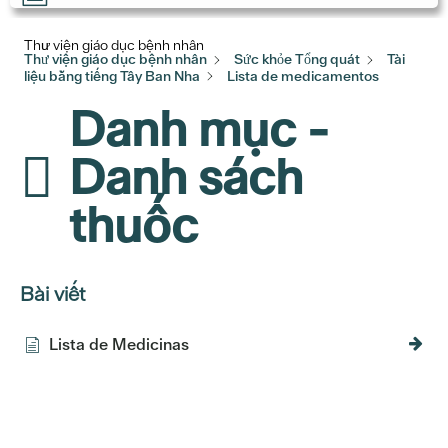
Thư viện giáo dục bệnh nhân
Thư viện giáo dục bệnh nhân
Sức khỏe Tổng quát
Tài
liệu bằng tiếng Tây Ban Nha
Lista de medicamentos
Danh mục -
Danh sách
thuốc
Bài viết
Lista de Medicinas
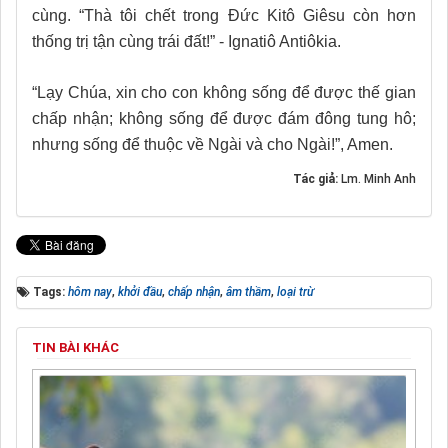
cùng. “Thà tôi chết trong Đức Kitô Giêsu còn hơn
thống trị tận cùng trái đất!” - Ignatiô Antiôkia.
“Lạy Chúa, xin cho con không sống để được thế gian
chấp nhận; không sống để được đám đông tung hô;
nhưng sống để thuộc về Ngài và cho Ngài!”, Amen.
Tác giả:
Lm. Minh Anh
Tags:
hôm nay
,
khởi đầu
,
chấp nhận
,
âm thầm
,
loại trừ
TIN BÀI KHÁC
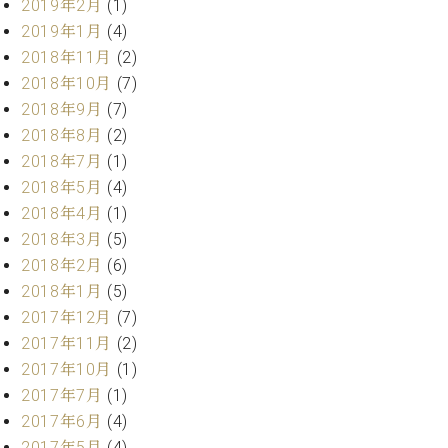
2019年2月
(1)
調
律
2019年1月
(4)
師
2018年11月
(2)
紹
2018年10月
(7)
介
2018年9月
(7)
調
2018年8月
(2)
律
料
2018年7月
(1)
金
2018年5月
(4)
表
2018年4月
(1)
お
2018年3月
(5)
問
2018年2月
(6)
い
2018年1月
(5)
合
わ
2017年12月
(7)
せ
2017年11月
(2)
尾山調律師のブ
2017年10月
(1)
ログ Die
2017年7月
(1)
Musikgasse（音
2017年6月
(4)
楽の小道）
2017年5月
(4)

····················

§ EXERCISE BRIEF
Transcribe each entry exactly, pictures excluded.

§ THE ANSWER
Thư viện giáo dục bệnh nhân
Thư viện giáo dục bệnh nhân
Sức khỏe Tổng quát
Tài
liệu bằng tiếng Tây Ban Nha
Lista de medicamentos
Danh mục -
Danh sách
thuốc
Bài viết
Lista de Medicinas
cùng. “Thà tôi chết trong Đức Kitô Giêsu còn hơn
thống trị tận cùng trái đất!” - Ignatiô Antiôkia.
“Lạy Chúa, xin cho con không sống để được thế gian
chấp nhận; không sống để được đám đông tung hô;
nhưng sống để thuộc về Ngài và cho Ngài!”, Amen.
Tác giả:
Lm. Minh Anh
Tags:
hôm nay
,
khởi đầu
,
chấp nhận
,
âm thầm
,
loại trừ
TIN BÀI KHÁC
2019年2月
(1)
調
律
2019年1月
(4)
師
2018年11月
(2)
紹
2018年10月
(7)
介
2018年9月
(7)
調
2018年8月
(2)
律
料
2018年7月
(1)
金
2018年5月
(4)
表
2018年4月
(1)
お
2018年3月
(5)
問
2018年2月
(6)
い
2018年1月
(5)
合
わ
2017年12月
(7)
せ
2017年11月
(2)
尾山調律師のブ
2017年10月
(1)
ログ Die
2017年7月
(1)
Musikgasse（音
2017年6月
(4)
楽の小道）
2017年5月
(4)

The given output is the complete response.